Anya Chytrowski (she/her)
Anya Chytrowski uses digital media, illustration, sculptural, and a myriad of other mediums to explore environmental issues. In her practice, she experiments with found materials, both digital and corporeal. In removing these objects from their environments and repurposing them, she carries previous meanings and associations into the new work, redefining and reclaiming them as art, rather than simply trash or debris.
The proposed project will examine microalgae, specifically microscopic phytoplankton called diatoms. These unicellular organisms are responsible for much of the carbon fixation that occurs in the oceans, reducing the amount of CO2 in the air. The diversity and abundance of these microalgae have been directly affected by issues such as climate change and ocean acidification. The artist plans to create and print 3D models of various diatom forms to be used in a zoetrope.

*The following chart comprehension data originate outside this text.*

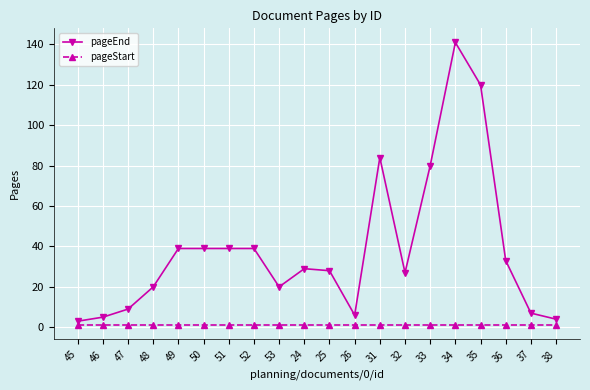

At how many categories does at least one series exceed 105?

2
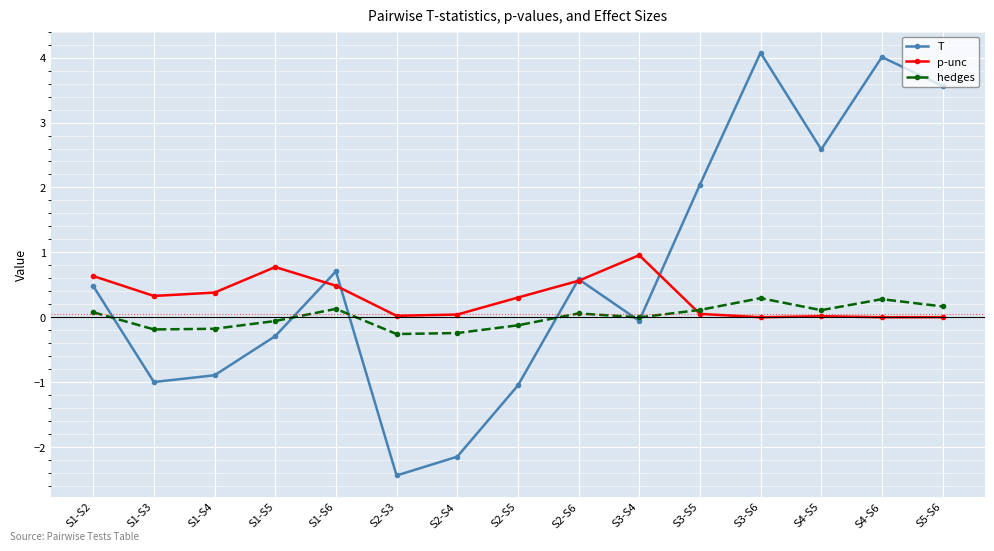

How many interior local peaks does the T series have?

4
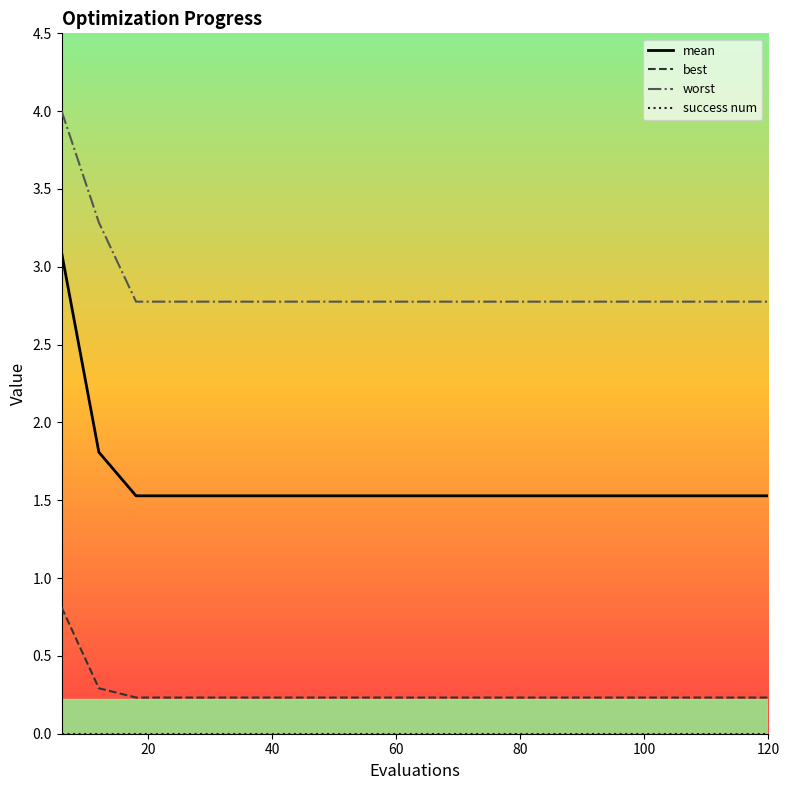

True or false: mean and best intersect in this chart.

False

The land on which we gather is the unceded territory of the Awaswas-speaking Uypi Tribe. The Amah Mutsun Tribal Band, comprised of the descendants of indigenous people taken to missions Santa Cruz and San Juan Bautista during Spanish colonization of the Central Coast, is today working hard to restore traditional stewardship practices on these lands and heal from historical trauma.
The land acknowledgement used at UC Santa Cruz was developed in partnership with the Amah Mutsun Tribal Band Chairman and the Amah Mutsun Relearning Program at the UCSC Arboretum.